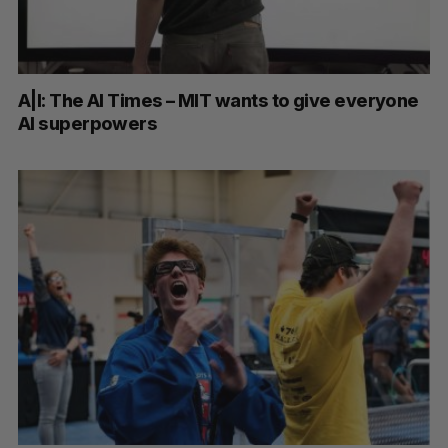
A|I: The AI Times – MIT wants to give everyone
AI superpowers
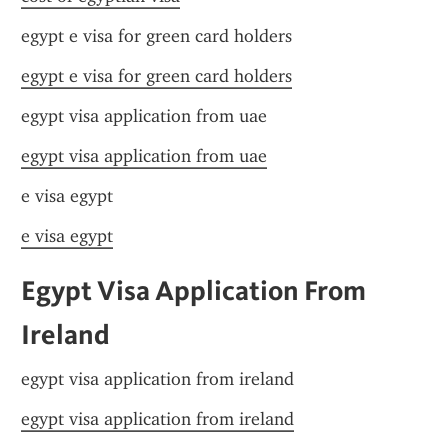
egypt e visa for green card holders
egypt e visa for green card holders
egypt visa application from uae
egypt visa application from uae
e visa egypt
e visa egypt
Egypt Visa Application From 
Ireland
egypt visa application from ireland
egypt visa application from ireland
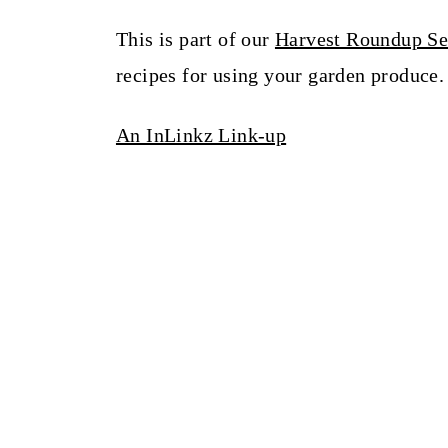
This is part of our
Harvest Roundup Se
recipes for using your garden produce.
An InLinkz Link-up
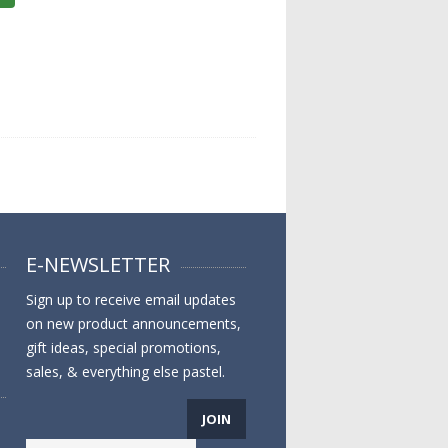
E-NEWSLETTER
Sign up to receive email updates
on new product announcements,
gift ideas, special promotions,
sales, & everything else pastel.
JOIN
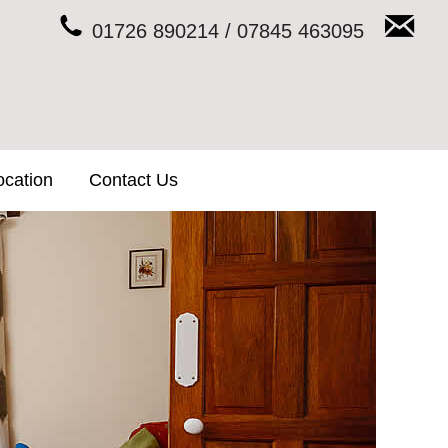
01726 890214 / 07845 463095
ocation
Contact Us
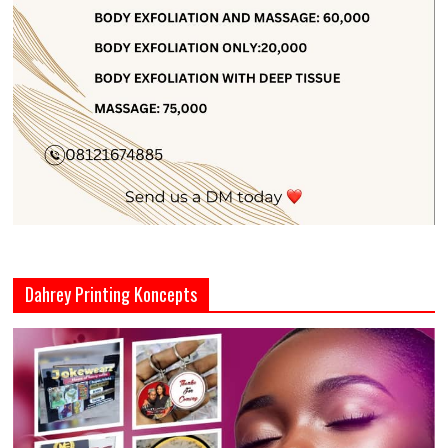
Dahrey Printing Koncepts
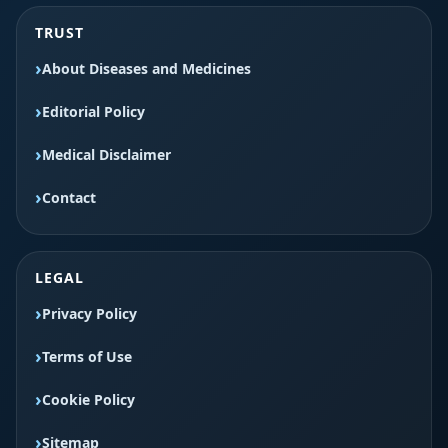
TRUST
About Diseases and Medicines
Editorial Policy
Medical Disclaimer
Contact
LEGAL
Privacy Policy
Terms of Use
Cookie Policy
Sitemap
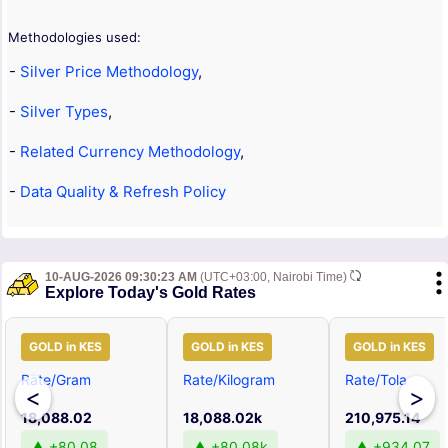
Methodologies used:
-
Silver Price Methodology
,
-
Silver Types
,
-
Related Currency Methodology
,
-
Data Quality & Refresh Policy
10-AUG-2026 09:30:23 AM
(UTC+03:00, Nairobi Time)
Explore Today's Gold Rates
GOLD in KES
GOLD in KES
GOLD in KES
Rate/Gram
Rate/Kilogram
Rate/Tola
<
>
18,088.02
18,088.02k
210,975.14
▲ +80.08
▲ +80.08k
▲ +934.07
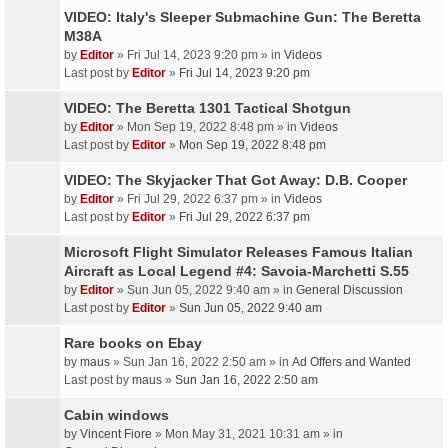
VIDEO: Italy's Sleeper Submachine Gun: The Beretta
M38A
by
Editor
» Fri Jul 14, 2023 9:20 pm » in
Videos
Last post by
Editor
»
Fri Jul 14, 2023 9:20 pm
VIDEO: The Beretta 1301 Tactical Shotgun
by
Editor
» Mon Sep 19, 2022 8:48 pm » in
Videos
Last post by
Editor
»
Mon Sep 19, 2022 8:48 pm
VIDEO: The Skyjacker That Got Away: D.B. Cooper
by
Editor
» Fri Jul 29, 2022 6:37 pm » in
Videos
Last post by
Editor
»
Fri Jul 29, 2022 6:37 pm
Microsoft Flight Simulator Releases Famous Italian
Aircraft as Local Legend #4: Savoia-Marchetti S.55
by
Editor
» Sun Jun 05, 2022 9:40 am » in
General Discussion
Last post by
Editor
»
Sun Jun 05, 2022 9:40 am
Rare books on Ebay
by
maus
» Sun Jan 16, 2022 2:50 am » in
Ad Offers and Wanted
Last post by
maus
»
Sun Jan 16, 2022 2:50 am
Cabin windows
by
Vincent Fiore
» Mon May 31, 2021 10:31 am » in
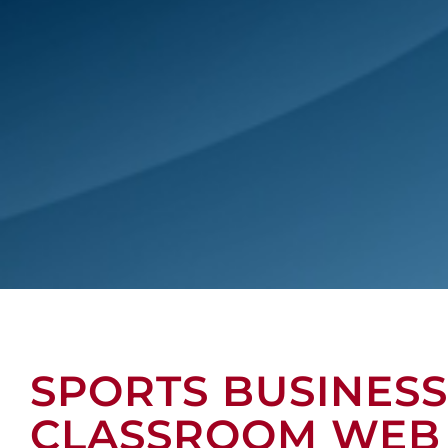
SPORTS BUSINESS
CLASSROOM WEB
------------------------
TO-DO ITEM »
Update the items above by replacing "Last post by" with "Latest post by" wherever it occurs and keeping every other line unchanged. Leave the pictures out of your answer.

ANSWER SECTION »
A|I: The AI Times – MIT wants to give everyone
AI superpowers
egypt e visa for green card holders
egypt e visa for green card holders
egypt visa application from uae
egypt visa application from uae
e visa egypt
e visa egypt
Egypt Visa Application From 
Ireland
egypt visa application from ireland
egypt visa application from ireland
This is part of our
Harvest Roundup Se
recipes for using your garden produce.
An InLinkz Link-up
E-NEWSLETTER
Sign up to receive email updates
on new product announcements,
gift ideas, special promotions,
sales, & everything else pastel.
JOIN
01726 890214 / 07845 463095
ocation
Contact Us
Dahrey Printing Koncepts
TRUST
About Diseases and Medicines
Editorial Policy
Medical Disclaimer
Contact
LEGAL
Privacy Policy
Terms of Use
Cookie Policy
Sitemap
Methodologies used:
-
Silver Price Methodology
,
-
Silver Types
,
-
Related Currency Methodology
,
-
Data Quality & Refresh Policy
10-AUG-2026 09:30:23 AM
(UTC+03:00, Nairobi Time)
Explore Today's Gold Rates
GOLD in KES
GOLD in KES
GOLD in KES
Rate/Gram
Rate/Kilogram
Rate/Tola
<
>
18,088.02
18,088.02k
210,975.14
▲ +80.08
▲ +80.08k
▲ +934.07
VIDEO: Italy's Sleeper Submachine Gun: The Beretta
M38A
by
Editor
» Fri Jul 14, 2023 9:20 pm » in
Videos
Latest post by
Editor
»
Fri Jul 14, 2023 9:20 pm
VIDEO: The Beretta 1301 Tactical Shotgun
by
Editor
» Mon Sep 19, 2022 8:48 pm » in
Videos
Latest post by
Editor
»
Mon Sep 19, 2022 8:48 pm
VIDEO: The Skyjacker That Got Away: D.B. Cooper
by
Editor
» Fri Jul 29, 2022 6:37 pm » in
Videos
Latest post by
Editor
»
Fri Jul 29, 2022 6:37 pm
Microsoft Flight Simulator Releases Famous Italian
Aircraft as Local Legend #4: Savoia-Marchetti S.55
by
Editor
» Sun Jun 05, 2022 9:40 am » in
General Discussion
Latest post by
Editor
»
Sun Jun 05, 2022 9:40 am
Rare books on Ebay
by
maus
» Sun Jan 16, 2022 2:50 am » in
Ad Offers and Wanted
Latest post by
maus
»
Sun Jan 16, 2022 2:50 am
Cabin windows
by
Vincent Fiore
» Mon May 31, 2021 10:31 am » in
SPORTS BUSINESS
CLASSROOM WEB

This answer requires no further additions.